> [Extrait présenté]
▼
LA COUR DES COMPTES RAPPELLE AUX CANDIDATS À LA PRÉSIDENTIELLE DE 2025 LEURS OBLIGATIONS RELATIVES À LA GESTION DE LEURS COMPTES DE CAMPAGNE
Dans un communiqué officiel, le Premier Président de la Cour des comptes Alain-Christian Iyangui a rappelé à tous les candidats à l'élection présidentielle du 12 avril 2025 leurs obligations légales concernant la désignation de leurs mandataires financiers et la soumission de leurs comptes de campagne.
Conformément aux articles 109, alinéa 3, et 110 de la loi organique n°001/2025 du 19 janvier 2025 portant code électoral en République gabonaise, ainsi qu'à l'article 4 du décret n°0111/PR/MIS du 14 février 2025 relatif au contenu et à la forme des comptes de campagne électorale, les candidats sont tenus de procéder à la désignation d'un mandataire financier. Celui-ci est chargé de collecter les fonds destinés au financement de la campagne et de gérer les dépenses associées.
▲
> [Votre consigne]
Rédigez la suite de l'article sur les obligations des candidats en matière de comptes de campagne, en partant de sa dernière phrase.

> [Données sources]
▼
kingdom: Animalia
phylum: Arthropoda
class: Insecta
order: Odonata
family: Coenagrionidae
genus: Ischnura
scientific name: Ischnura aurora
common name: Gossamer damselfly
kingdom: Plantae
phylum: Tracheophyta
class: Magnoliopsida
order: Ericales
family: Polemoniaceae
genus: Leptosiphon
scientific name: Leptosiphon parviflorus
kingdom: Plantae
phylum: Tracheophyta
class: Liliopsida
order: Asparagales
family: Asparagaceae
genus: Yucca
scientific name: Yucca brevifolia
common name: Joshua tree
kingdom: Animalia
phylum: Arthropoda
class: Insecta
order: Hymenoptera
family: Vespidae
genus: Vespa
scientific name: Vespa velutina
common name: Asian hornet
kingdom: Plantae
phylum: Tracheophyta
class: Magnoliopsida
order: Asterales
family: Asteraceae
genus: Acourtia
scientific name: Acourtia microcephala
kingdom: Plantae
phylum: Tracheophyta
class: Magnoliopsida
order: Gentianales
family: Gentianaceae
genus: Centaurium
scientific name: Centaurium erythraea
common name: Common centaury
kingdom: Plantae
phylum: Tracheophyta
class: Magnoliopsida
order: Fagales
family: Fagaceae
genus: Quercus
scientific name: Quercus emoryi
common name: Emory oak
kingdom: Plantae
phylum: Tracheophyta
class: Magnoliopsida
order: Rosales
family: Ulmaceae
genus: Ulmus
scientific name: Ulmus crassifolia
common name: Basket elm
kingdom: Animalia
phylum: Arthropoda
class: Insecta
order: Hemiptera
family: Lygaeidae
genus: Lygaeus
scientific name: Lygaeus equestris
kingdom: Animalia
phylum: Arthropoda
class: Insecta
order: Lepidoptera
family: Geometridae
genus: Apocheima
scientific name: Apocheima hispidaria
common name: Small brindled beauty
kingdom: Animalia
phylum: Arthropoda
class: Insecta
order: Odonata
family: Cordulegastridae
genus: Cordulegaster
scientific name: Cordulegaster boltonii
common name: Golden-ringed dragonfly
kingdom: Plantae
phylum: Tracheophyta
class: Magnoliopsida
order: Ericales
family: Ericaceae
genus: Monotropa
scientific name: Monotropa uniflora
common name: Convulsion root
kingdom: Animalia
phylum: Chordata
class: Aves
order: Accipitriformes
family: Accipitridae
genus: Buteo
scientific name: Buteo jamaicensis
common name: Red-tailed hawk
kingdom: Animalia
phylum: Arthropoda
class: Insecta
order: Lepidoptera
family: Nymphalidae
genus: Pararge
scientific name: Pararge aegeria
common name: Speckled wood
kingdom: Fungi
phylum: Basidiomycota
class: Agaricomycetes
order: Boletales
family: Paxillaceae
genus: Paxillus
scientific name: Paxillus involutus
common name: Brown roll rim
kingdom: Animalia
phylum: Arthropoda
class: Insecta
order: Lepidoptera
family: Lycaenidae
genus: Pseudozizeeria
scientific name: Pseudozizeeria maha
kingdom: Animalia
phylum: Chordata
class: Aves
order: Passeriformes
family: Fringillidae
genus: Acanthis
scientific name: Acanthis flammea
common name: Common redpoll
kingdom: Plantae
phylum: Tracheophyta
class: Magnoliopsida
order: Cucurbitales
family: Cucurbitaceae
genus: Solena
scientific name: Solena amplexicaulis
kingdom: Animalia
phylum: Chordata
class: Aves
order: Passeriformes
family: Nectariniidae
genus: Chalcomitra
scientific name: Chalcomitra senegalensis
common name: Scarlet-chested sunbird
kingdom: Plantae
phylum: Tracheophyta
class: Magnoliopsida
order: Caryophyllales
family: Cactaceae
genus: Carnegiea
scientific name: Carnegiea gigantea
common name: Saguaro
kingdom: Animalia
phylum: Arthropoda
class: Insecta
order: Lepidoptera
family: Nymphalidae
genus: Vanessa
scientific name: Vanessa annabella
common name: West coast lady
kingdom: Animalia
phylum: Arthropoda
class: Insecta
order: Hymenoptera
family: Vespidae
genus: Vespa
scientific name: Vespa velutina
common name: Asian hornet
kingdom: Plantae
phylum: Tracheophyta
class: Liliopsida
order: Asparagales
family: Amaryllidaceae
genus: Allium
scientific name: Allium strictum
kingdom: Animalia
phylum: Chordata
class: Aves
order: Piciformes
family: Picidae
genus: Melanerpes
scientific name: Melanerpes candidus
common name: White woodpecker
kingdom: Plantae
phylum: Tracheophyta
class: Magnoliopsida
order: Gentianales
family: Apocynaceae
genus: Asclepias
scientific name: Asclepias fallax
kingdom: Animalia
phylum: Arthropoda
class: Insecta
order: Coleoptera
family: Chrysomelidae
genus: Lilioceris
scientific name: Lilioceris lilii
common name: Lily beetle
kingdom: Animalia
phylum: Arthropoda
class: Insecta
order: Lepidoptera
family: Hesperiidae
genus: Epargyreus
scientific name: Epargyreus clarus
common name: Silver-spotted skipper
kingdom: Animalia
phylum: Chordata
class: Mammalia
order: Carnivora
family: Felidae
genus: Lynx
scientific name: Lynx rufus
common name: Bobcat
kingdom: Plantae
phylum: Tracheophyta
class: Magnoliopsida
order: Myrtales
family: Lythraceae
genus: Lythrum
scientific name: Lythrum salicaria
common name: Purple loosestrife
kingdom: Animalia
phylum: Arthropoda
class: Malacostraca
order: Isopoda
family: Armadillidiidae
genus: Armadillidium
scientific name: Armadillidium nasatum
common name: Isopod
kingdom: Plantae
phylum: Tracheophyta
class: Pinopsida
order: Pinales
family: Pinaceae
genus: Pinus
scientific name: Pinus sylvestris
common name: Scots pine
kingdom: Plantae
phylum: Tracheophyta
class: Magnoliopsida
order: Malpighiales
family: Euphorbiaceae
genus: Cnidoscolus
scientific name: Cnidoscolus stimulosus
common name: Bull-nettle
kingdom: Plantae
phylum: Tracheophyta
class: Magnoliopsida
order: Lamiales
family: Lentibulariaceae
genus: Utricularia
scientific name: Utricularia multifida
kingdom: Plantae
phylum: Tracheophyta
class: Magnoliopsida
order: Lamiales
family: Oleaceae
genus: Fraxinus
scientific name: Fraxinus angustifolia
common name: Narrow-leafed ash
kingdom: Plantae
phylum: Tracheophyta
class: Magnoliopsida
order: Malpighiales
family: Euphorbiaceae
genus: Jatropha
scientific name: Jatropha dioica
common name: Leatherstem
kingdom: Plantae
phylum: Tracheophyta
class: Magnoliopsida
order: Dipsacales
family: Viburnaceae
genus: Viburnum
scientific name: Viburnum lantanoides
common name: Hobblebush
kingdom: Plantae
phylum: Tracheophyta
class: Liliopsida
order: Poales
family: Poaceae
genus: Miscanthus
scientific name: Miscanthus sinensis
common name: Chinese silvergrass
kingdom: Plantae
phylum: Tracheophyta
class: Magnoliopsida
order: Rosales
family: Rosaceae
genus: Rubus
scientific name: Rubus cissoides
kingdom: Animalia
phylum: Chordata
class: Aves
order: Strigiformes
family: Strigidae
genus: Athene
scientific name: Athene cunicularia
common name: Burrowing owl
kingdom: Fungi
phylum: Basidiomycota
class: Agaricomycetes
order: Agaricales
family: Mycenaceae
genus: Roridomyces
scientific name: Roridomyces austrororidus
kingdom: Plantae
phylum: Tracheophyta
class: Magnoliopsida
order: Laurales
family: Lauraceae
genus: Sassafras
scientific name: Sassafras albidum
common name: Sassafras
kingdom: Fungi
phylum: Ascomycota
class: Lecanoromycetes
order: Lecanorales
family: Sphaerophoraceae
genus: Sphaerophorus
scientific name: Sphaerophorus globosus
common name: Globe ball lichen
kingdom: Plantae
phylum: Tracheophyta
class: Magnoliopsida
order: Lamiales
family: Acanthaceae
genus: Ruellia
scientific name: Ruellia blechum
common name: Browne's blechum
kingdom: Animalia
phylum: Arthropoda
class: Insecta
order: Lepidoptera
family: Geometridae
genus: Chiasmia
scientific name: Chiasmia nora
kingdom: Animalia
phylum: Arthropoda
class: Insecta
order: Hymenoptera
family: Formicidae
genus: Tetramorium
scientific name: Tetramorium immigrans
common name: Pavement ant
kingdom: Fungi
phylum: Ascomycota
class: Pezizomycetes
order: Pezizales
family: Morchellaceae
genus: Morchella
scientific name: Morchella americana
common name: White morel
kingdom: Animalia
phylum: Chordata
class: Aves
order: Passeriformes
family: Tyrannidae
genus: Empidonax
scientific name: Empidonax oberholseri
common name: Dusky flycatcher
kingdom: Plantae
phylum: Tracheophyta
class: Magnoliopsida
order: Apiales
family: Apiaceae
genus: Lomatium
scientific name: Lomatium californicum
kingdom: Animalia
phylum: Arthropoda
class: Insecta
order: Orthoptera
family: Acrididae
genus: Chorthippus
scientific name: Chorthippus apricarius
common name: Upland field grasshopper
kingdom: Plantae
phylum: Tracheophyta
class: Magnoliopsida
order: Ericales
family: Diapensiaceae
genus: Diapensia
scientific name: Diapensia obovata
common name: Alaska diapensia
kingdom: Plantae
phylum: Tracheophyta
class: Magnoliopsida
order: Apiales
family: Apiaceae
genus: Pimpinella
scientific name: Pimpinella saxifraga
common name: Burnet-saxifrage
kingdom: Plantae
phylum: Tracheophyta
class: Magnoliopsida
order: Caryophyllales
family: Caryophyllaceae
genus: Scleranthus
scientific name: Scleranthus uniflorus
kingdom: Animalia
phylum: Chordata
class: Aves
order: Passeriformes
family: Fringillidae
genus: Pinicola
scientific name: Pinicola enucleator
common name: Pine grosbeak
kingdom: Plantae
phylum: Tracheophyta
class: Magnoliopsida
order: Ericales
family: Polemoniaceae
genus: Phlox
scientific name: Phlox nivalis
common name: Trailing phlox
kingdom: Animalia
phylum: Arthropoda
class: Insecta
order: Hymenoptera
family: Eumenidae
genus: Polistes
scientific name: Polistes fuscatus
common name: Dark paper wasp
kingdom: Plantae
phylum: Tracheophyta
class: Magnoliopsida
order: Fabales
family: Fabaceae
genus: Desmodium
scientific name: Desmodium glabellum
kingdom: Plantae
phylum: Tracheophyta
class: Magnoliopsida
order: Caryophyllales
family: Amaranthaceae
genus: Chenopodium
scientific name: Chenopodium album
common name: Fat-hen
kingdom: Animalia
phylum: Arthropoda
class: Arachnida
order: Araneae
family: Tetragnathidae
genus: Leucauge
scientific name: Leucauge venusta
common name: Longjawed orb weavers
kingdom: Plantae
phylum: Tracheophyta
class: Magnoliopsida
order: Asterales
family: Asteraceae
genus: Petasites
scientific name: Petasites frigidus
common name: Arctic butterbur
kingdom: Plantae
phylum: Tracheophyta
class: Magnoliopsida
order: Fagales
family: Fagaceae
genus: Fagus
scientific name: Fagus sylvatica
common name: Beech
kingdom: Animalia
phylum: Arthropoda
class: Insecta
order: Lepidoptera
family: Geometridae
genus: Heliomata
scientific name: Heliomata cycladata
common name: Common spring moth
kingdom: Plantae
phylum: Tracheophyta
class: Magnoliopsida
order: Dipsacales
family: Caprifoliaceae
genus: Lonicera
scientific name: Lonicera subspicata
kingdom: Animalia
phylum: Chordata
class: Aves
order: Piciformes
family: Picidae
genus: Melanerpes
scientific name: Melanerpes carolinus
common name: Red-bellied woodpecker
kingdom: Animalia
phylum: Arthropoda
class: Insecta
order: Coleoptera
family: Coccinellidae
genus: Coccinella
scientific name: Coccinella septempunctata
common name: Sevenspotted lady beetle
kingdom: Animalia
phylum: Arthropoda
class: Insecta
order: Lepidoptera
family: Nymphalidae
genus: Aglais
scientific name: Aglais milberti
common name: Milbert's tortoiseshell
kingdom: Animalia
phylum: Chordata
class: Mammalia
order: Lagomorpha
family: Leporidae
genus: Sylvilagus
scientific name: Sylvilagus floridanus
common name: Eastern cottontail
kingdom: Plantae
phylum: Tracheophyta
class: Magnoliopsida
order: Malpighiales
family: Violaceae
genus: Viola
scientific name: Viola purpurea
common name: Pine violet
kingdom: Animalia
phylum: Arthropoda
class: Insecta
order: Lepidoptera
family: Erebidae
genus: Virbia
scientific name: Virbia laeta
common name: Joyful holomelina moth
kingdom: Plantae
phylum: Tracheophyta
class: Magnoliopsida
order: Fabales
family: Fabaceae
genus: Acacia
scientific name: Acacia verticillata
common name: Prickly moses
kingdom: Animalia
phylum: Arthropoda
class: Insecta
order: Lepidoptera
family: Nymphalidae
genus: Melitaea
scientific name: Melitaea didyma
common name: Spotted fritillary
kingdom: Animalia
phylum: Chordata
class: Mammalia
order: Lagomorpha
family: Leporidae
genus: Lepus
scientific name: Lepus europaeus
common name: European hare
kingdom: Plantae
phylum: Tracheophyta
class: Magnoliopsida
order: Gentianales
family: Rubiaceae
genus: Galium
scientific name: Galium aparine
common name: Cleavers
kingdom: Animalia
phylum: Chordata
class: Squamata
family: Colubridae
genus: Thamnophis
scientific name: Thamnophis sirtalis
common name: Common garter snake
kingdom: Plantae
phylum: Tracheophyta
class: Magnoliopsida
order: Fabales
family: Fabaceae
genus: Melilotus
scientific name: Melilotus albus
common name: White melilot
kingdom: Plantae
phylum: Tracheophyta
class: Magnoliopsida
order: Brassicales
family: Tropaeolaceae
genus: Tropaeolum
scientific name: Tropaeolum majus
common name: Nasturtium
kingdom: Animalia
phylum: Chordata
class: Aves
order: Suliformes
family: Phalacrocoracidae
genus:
▲
> [Réponse ci-dessous]
La désignation du mandataire financier doit se faire sur un formulaire spécifique, délivré par le ministère de l’Intérieur. Une fois ce formulaire dûment rempli, il doit être transmis à la Cour des comptes, qui est en charge de la vérification de la régularité et de la sincérité des comptes de campagne des candidats.
En outre, la Cour des Comptes a précisé que, conformément à l'article 369 du Code électoral, les candidats ayant participé à l’élection présidentielle du 12 avril 2025 devront déposer leurs comptes de campagne au greffe de la Cour des comptes dans un délai maximal de 60 jours suivant la proclamation des résultats définitifs du scrutin. Ce dépôt donnera lieu à la délivrance d’un récépissé.
Les comptes de campagne doivent être présentés conformément aux exigences du décret n°0111/PR/MIS du 14 février 2025. Les candidats devront y joindre un état détaillant les sources de financement de leur campagne, ainsi qu’un état des dépenses effectuées, accompagnés des pièces justificatives correspondantes.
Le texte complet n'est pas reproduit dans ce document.